Data for review:
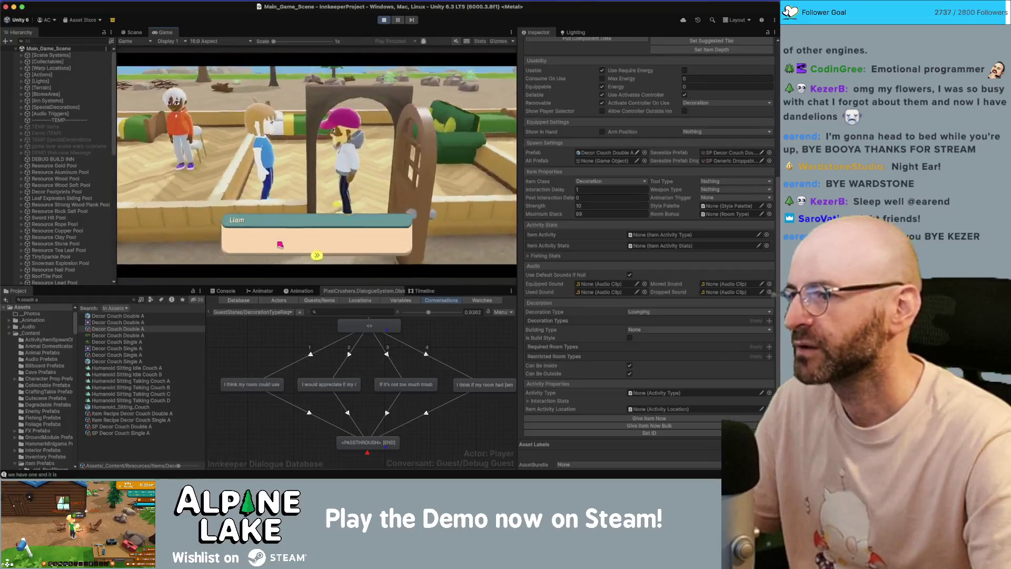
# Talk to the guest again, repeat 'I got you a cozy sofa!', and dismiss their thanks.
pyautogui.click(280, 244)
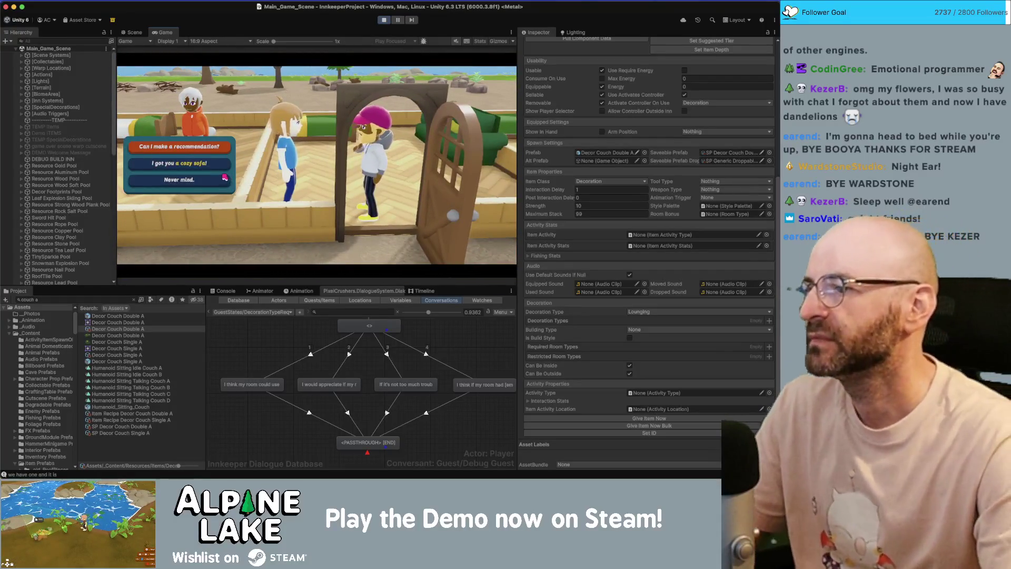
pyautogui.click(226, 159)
--
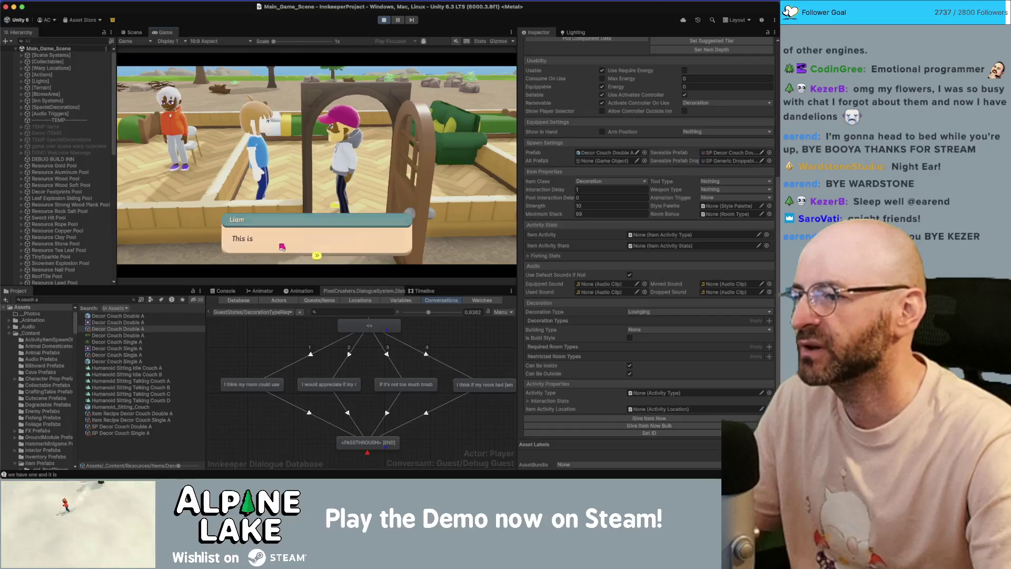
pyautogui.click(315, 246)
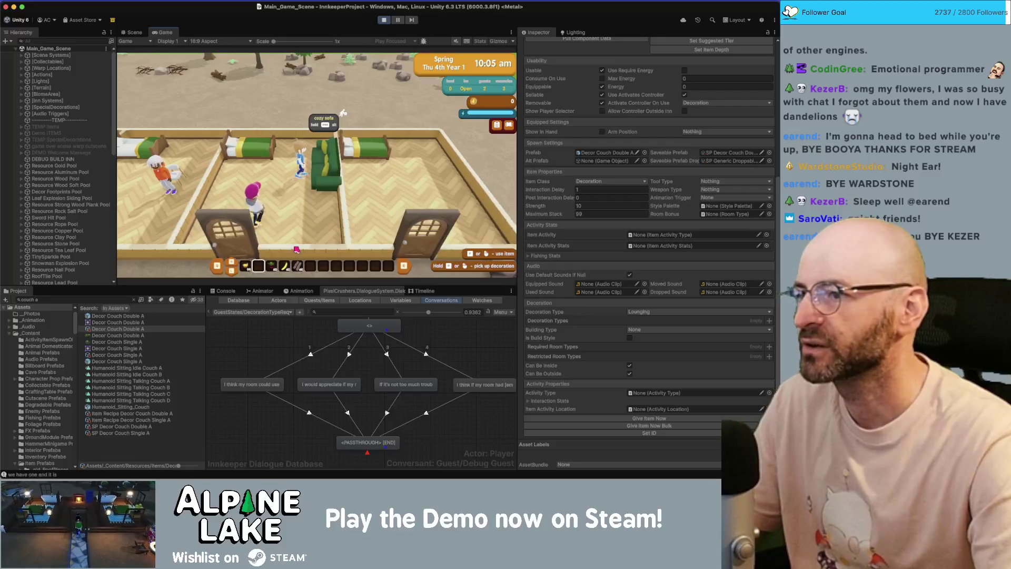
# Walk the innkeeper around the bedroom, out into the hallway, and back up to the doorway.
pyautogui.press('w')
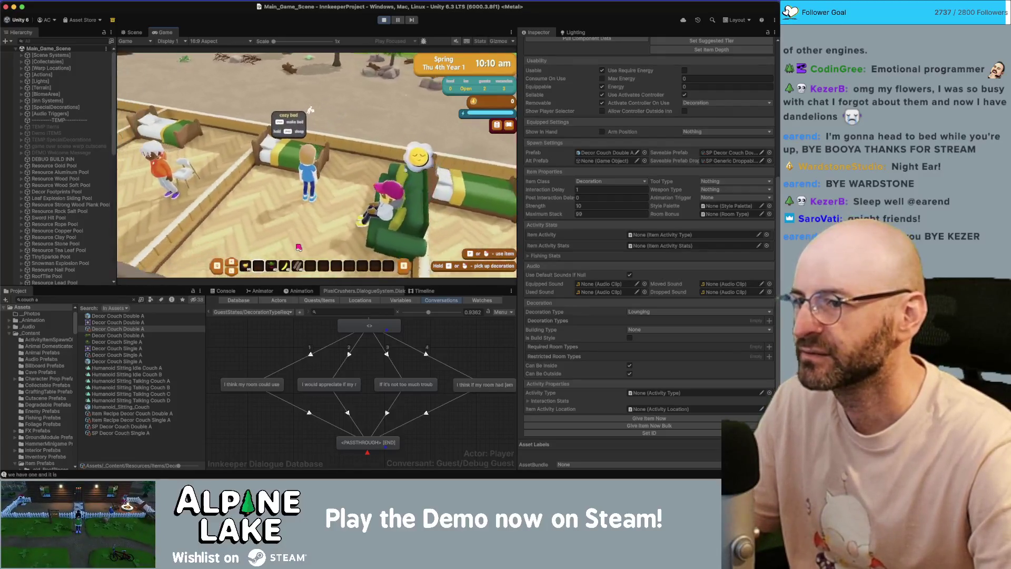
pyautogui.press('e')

Exercise description: Using the data above, retype exactly the lines from the line with "# Talk to the" to the line with "pyautogui.click(226, 159)", inclusive. No pictures and nothing else.

Solved exercise:
# Talk to the guest again, repeat 'I got you a cozy sofa!', and dismiss their thanks.
pyautogui.click(280, 244)
pyautogui.click(226, 159)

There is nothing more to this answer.